Red #4, with a dark purple core, was appreciably heavier and more intense on the nose, rich in ripe sweet fruit with extended depth and concentration, almost opulent, caressing the palate softly with velvety tannins, leading to a lasting luxuriant glow at the finish. Superb in definition from start to finish, perhaps even backward. The closest comparison was with the second red, but I felt that Red #4 didn’t quite integrate as beautifully, almost as if each individual component was just a tad too over-sized. The 1996?

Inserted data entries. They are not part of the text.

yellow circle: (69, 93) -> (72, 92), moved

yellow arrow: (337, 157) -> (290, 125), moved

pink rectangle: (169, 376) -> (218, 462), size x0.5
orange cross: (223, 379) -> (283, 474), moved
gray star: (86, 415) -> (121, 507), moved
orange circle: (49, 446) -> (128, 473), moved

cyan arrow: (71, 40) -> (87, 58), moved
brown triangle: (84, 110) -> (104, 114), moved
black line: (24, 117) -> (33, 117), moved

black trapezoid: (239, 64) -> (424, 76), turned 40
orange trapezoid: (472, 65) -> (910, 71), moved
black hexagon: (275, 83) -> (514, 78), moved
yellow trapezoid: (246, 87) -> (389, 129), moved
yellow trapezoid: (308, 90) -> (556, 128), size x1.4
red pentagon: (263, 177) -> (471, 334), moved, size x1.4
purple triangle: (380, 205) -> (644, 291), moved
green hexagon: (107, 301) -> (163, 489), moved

I had the privilege of knowing which mystery wine David had brought; the fun was trying to spot it amongst the line-up. But it stood out immediately, for the classic color and nose of an aged Bordeaux (that made the previous 4 reds appear distinctly youthful) was unmistakable, replete with the glow of cedar, cassis and cinnamon, slightly sweet, amidst the classic Pauillac signature of dried leaves, tobacco and cigar box. It still displayed a dark dusty red at its core but there is no mistaking the evolved bricking at the rim, fully mature on the palate, harmonious and homogenous, seamless yet complex, still retaining its structure with superb definition all the way to its lasting finish. Supremely confident and elegant. A complete wine, caught at its peak and will hold on for years to come. This was, of course, a 1985 Ch Lafite Rothschild (thanks Dave!!!). A quintessential Lafite. I was surprised the thought hadn’t cross the minds of my fellow diners, but it was irrelevant.

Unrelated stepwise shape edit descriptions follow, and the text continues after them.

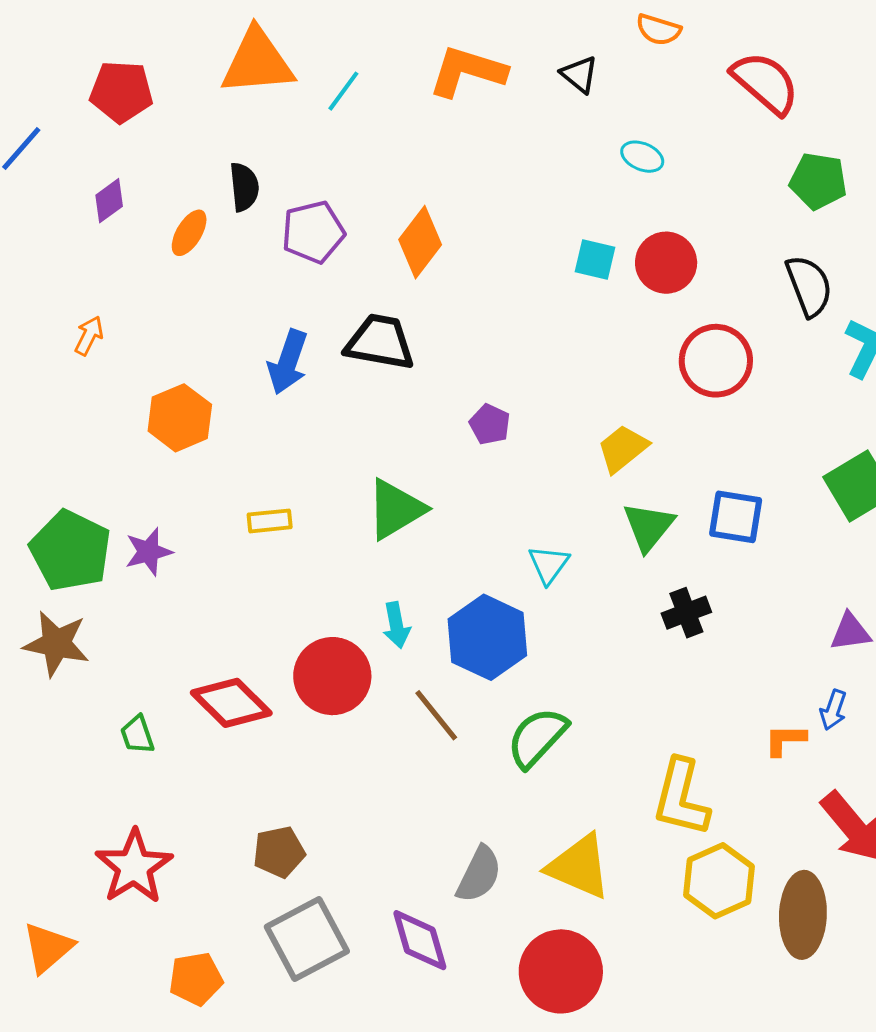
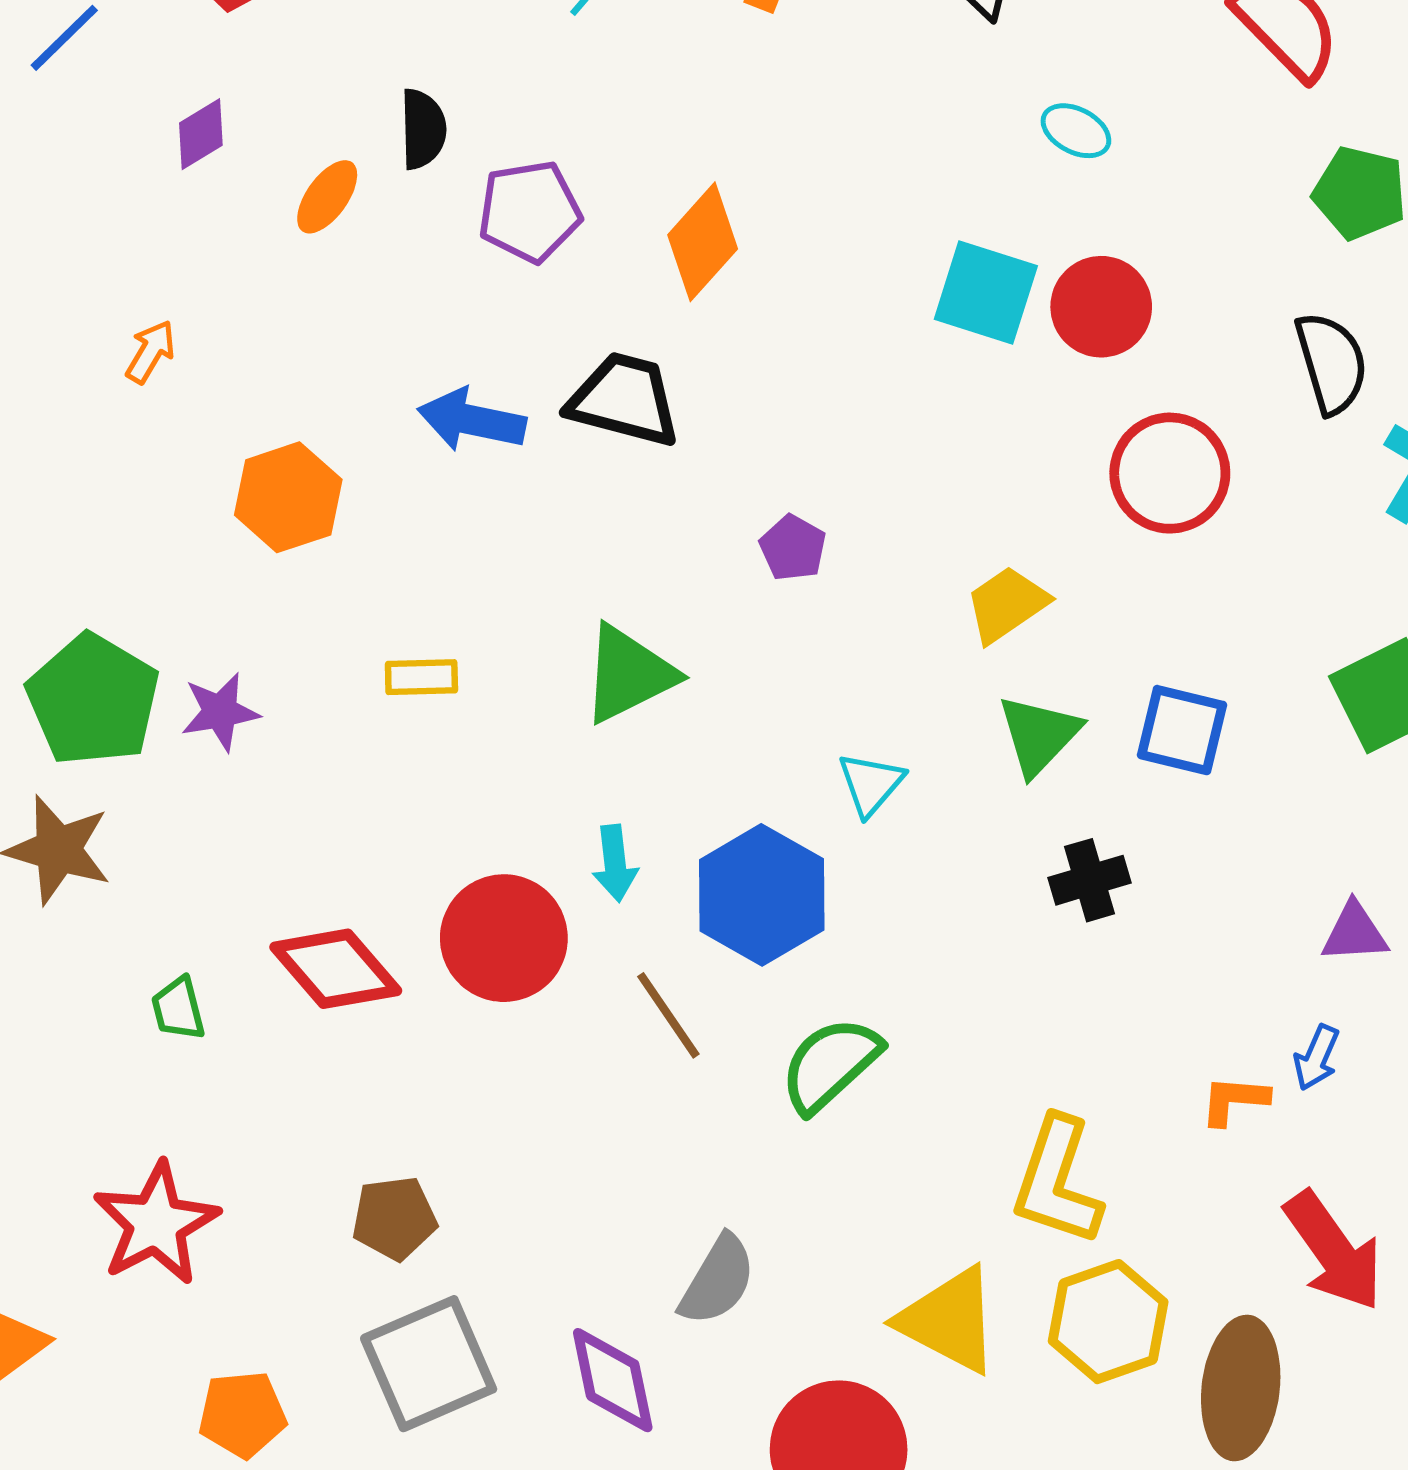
cyan square: (595, 260) -> (986, 292), size x1.5
blue arrow: (288, 362) -> (472, 420), turned 78
yellow triangle: (579, 866) -> (949, 1320), moved

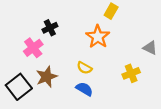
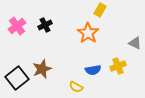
pink cross: (33, 48) -> (17, 26), moved
yellow semicircle: (84, 68) -> (76, 87), moved
blue semicircle: (84, 89) -> (93, 70), moved, turned 140

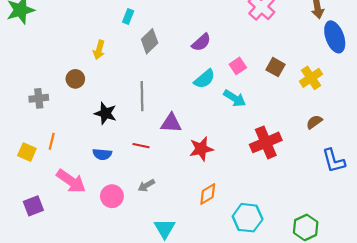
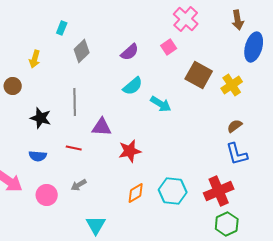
blue ellipse: (335, 37) -> (254, 47), turned 36
pink square: (238, 66) -> (169, 47), moved
brown square: (276, 67) -> (199, 75), size x1.5
red cross: (266, 142) -> (219, 191), moved
blue L-shape: (334, 161) -> (237, 154), moved
cyan hexagon: (248, 218) -> (173, 191), moved

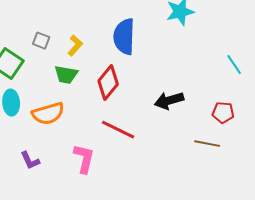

So, back to Palmer. Had we been served from youngest to the oldest, in simple order? That was what Kieron and I concurred. But when the answer seems too easily derived, just like in school exams, you get this nagging feeling that you must have screwed up big time along the way. It turned out we were served: 2001, 1999, 1996 and 2000. Only one hit out of four and, to be honest, the 2001 was a dead giveaway. Terrible. What surprised me most was how the 1999 had outperformed all expectations. My previous experience of this wine had been in Aug 2009 (see posting) where its exceptional power, depth and finesse were already noted, but its mid-body seems to developed further over the intervening period with greater fullness, layering and dimension. However, it is clearly far from ready, as evidenced by the way the wine kept increasing in complexity throughout dinner. The winemaker was right when he had said that the 1999 had the edge over the 2000. This is a classic in evolution. I have high hopes that it’ll be the latter-day equivalent of the 1983 in time to come.
My thanks to all for their kind generosity.